That’s what I think of Gov. Wolf this week, the Sweeney Todd of Harrisburg, who refuses to see the unborn child as an entity of value beyond the value given to her by the mother.
It is such a random thing, this desire to give deference to the mother who might wake up one morning and decide that she can’t emotionally deal with bearing a child who was the product of rape, or who might not be perfect (God forbid she might have Downs) or who will keep her from fulfilling her dreams of being on Law Review.
You might scoff at the idea that abortions would be available in those circumstances, well into the third trimester.
Well, a case called Doe v. Bolton which was decided the same day as Roe v.

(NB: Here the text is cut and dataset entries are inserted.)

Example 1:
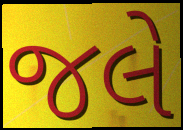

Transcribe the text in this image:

જલે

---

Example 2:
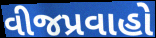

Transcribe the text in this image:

વીજપ્રવાહો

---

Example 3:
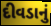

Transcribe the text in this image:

દીવડાનું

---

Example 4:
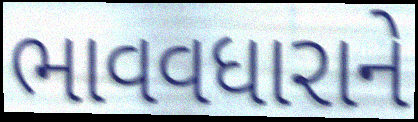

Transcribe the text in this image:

ભાવવધારાને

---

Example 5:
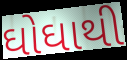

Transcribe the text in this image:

ઘોઘાથી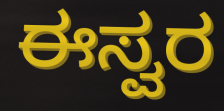
ಈಸ್ವರ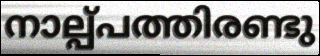
നാല്പ്പത്തിരണ്ടു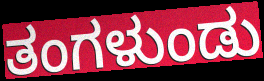
ತಂಗಳುಂಡು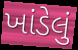
ખાંડેલુંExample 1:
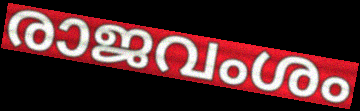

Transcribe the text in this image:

രാജവംശം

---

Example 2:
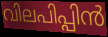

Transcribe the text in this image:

വിലപിപ്പിൻ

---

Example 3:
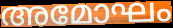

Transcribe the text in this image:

അമോഘം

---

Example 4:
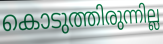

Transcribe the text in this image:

കൊടുത്തിരുന്നില്ല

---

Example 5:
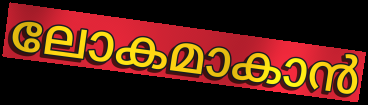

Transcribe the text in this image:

ലോകമാകാൻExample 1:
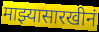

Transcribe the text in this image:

माझ्यासारखीनं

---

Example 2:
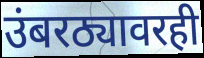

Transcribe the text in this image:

उंबरठ्यावरही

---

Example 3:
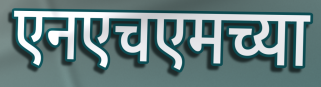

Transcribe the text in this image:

एनएचएमच्या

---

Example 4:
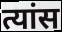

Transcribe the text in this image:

त्यांस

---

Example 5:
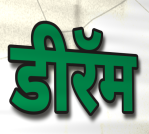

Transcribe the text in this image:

डीरॅमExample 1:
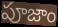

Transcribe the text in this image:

పూజాం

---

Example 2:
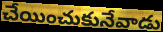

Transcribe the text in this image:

చేయించుకునేవాడు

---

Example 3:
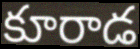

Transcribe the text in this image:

కూరాడ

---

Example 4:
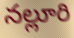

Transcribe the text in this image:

నల్లూరి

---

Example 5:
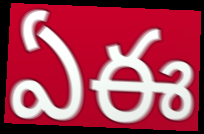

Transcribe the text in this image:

ఏఈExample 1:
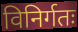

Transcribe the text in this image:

विनिर्गतः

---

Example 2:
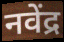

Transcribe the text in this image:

नवेंद्र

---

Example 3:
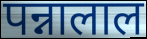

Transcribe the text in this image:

पन्नालाल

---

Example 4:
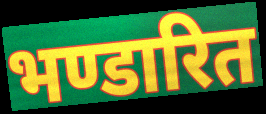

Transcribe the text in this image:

भण्डारित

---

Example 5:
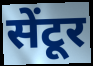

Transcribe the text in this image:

सेंटूरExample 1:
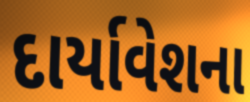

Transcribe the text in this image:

દાર્યાવેશના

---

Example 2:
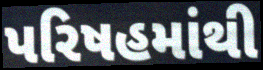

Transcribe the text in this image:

પરિષહમાંથી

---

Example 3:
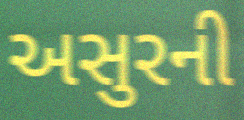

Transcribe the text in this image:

અસુરની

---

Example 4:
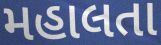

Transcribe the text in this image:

મહાલતા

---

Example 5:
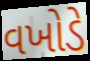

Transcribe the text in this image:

વખોડેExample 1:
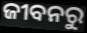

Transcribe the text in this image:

ଜୀବନରୁ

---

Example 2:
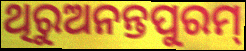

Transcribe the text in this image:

ଥିରୁଅନନ୍ତପୁରମ୍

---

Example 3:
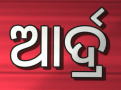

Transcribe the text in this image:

ଆର୍ଦ୍ର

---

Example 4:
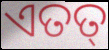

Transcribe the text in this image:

ଏତତ୍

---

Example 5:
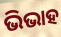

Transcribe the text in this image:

ଭିଭାହ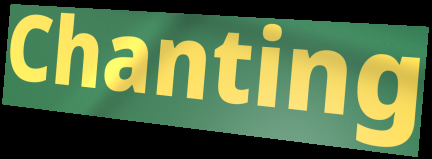
Chanting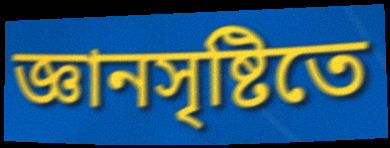
জ্ঞানসৃষ্টিতেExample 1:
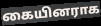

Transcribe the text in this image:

கையினராக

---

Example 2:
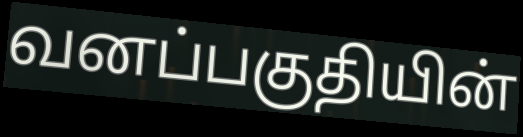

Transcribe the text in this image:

வனப்பகுதியின்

Wade, held that the “mental health” of the mother was a factor legislators should consider when drafting abortion statutes.
Some “choice” advocates have argued that a woman who threatens suicide if forced to give birth should be able to have the procedure because her “health” is threatened, with health being defined as sanity.
States have fought back against these whimsical horrors.
Pennsylvania has tried to do so numerous times, tightening the avenues through which a woman can destroy the life within her body (which is not the same thing as “her body”).
To be honest, it’s hard for me to understand how any compassionate human being could believe that the vivisection of a fetus that is less than a month, a week, a moment from being born is anything less than murder.
But the thing that truly angers me about what happened this week with the veto of SB3 is that Tom Wolf, who I will never again honor with the title “governor,” chose to make his political statement during this holy period.
I’m not saying religion should determine the scope and nature of civil law.
What I am saying is that Wolf’s decision to show such rank disrespect for the prolife members of his constituency by vetoing the bill on the eve of the single most important birth in history (because Jesus was also a political figure) is, to use his own language, a “vile assault” on human decency.